Nous sommes très vulnérables devant ces technologies, en particulier nous, journalistes. Nous ne pourrons jamais rivaliser avec les moyens démesurés que déploient des Etats autoritaires, des multinationales de la surveillance qui n’ont aucune limite, qui s’affranchissent de toute légalité. Et quels que soient les outils, les protocoles dont nous pourrons nous doter pour protéger nos sources, nous resterons exposés. L’hypervigilance à laquelle nous obligent ces systèmes de cybersurveillance relève elle même d’une forme de violence, de l’entrave au libre exercice de notre métier : elle génère de l’angoisse, elle implique une perte de temps, d’énergie.

Je prends depuis longtemps des précautions lors de mes reportages, en usant lorsque le contexte l’impose de téléphones rudimentaires, sans connexion, sans localisation. Mais je n’imaginais pas devoir prendre des précautions de cette nature sur le sol européen, français. Ce qu’il y a de vertigineux ici, c’est la déterritorialisation des atteintes à la liberté de la presse, au secret des sources, des pratiques répressives.

Il faut interdire ce genre d’armes technologiques que des dictatures retournent contre les voix critiques à l’intérieur de leurs frontières et au dehors. Puisque des traités internationaux interdisent les armes non conventionnelles, il faut interdire ces spywares, qui sont des armes redoutables dans une terrifiante cyberguerre globale contre les libertés. Des vies sont en jeu : celles des journalistes et militants emprisonnés ou assassinés, comme Cecilio Pineda Birto au Mexique. Des sanctions devraient être prises contre les Etats qui ont usé de ce logiciel espion à de telles fins, sans rapport avec la « lutte contre le terrorisme et la criminalité » qu’ils revendiquent. Les dirigeants de l’entreprise qui le commercialisait sous le parapluie du ministère de la Défense israélien devrait eux aussi rendre des comptes. J’ajoute, s’agissant de la France, que la complaisance de Paris pour les turpitudes et les pratiques autoritaires de la monarchie marocaine n’est pas étrangère à cette situation. Sûrs de leur impunité, le pouvoir marocain et sa police se sont sentis autorisés à franchir toutes les lignes rouges. Des journalistes marocains en exil sont filés, harcelés, menacés sur le sol français. J’en ai moi-même été témoin le 15 février 2019 à Paris, dans une salle baptisée Le Maltais rouge, où une conférence sur la liberté de la presse au Maroc a été brutalement interrompue par des gros bras qui ont coupé l’électricité et jeté des tables et des chaises sur les participants.
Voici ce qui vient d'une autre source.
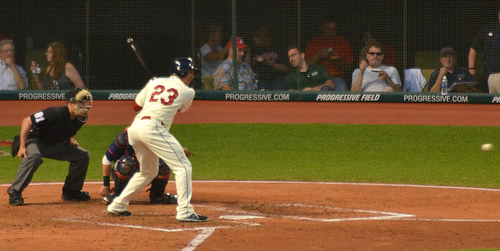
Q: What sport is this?
A: Baseball.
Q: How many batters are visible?
A: One.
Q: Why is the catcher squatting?
A: To catch the ball.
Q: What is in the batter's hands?
A: A bat.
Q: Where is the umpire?
A: Behind the catcher.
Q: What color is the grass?
A: Green.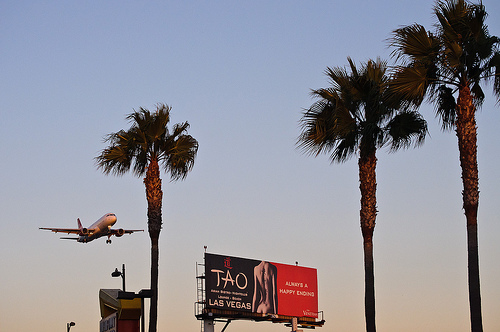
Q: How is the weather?
A: It is clear.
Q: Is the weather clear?
A: Yes, it is clear.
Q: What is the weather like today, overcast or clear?
A: It is clear.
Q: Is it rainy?
A: No, it is clear.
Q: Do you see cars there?
A: No, there are no cars.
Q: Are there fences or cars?
A: No, there are no cars or fences.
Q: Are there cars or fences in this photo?
A: No, there are no cars or fences.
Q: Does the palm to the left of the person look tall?
A: Yes, the palm is tall.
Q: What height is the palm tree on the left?
A: The palm is tall.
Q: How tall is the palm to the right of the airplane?
A: The palm is tall.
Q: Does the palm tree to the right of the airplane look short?
A: No, the palm tree is tall.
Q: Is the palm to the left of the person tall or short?
A: The palm is tall.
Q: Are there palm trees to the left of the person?
A: Yes, there is a palm tree to the left of the person.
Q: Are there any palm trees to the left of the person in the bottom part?
A: Yes, there is a palm tree to the left of the person.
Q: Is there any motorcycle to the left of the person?
A: No, there is a palm tree to the left of the person.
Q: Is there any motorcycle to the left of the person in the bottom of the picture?
A: No, there is a palm tree to the left of the person.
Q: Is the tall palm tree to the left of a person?
A: Yes, the palm tree is to the left of a person.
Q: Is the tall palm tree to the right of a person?
A: No, the palm tree is to the left of a person.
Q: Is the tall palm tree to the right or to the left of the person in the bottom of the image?
A: The palm tree is to the left of the person.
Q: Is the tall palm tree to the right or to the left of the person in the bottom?
A: The palm tree is to the left of the person.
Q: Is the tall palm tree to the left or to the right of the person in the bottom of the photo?
A: The palm tree is to the left of the person.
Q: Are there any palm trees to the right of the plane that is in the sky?
A: Yes, there is a palm tree to the right of the airplane.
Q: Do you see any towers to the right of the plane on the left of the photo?
A: No, there is a palm tree to the right of the plane.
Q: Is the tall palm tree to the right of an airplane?
A: Yes, the palm is to the right of an airplane.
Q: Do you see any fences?
A: No, there are no fences.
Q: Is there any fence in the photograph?
A: No, there are no fences.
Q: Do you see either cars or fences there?
A: No, there are no fences or cars.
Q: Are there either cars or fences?
A: No, there are no fences or cars.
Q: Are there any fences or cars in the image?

La complaisance française devant le scandale de cyberespionnage par le logiciel Pegasus est inadmissible, alors même que des membres du gouvernement, le Président de la République lui même, sont concernés.

Je voudrais conclure sur un épisode qui en dit long sur l’arrogance, en Europe, des Etats autoritaires décidés à réduire au silence les journalistes refusant de se plier à leur propagande. Il s’agit de la procédure judiciaire engagée par le Royaume du Maroc contre des médias français ayant fait état du scandale Pegasus : Le Monde, Radio France, L’Humanité, France Media Monde, Mediapart, etc. Le parquet a heureusement rejeté le principe de l’ouverture d’un procès en diffamation. Mais le Royaume du Maroc a fait appel de cette décision. Il est représenté dans cette affaire par un avocat qui s’est spécialisé dans les procédures baillons contre les journalistes, au profit de grandes entreprises et de multinationales, et qui s’adonne à un véritable harcèlement judiciaire des journalistes dont les investigations dérangent ses clients. De ce point de vue, nous attendons beaucoup du projet de directive européenne anti-Slapp, anti-baillon, qui vise à protéger les journalistes, les ONG, les lanceurs d’alerte et les militants, à les protéger des actions en justice abusives intentées par des entreprises, des Etats ou des personnalités influentes. L’adoption d’une telle directive serait un pas décisif en faveur de la liberté de la presse.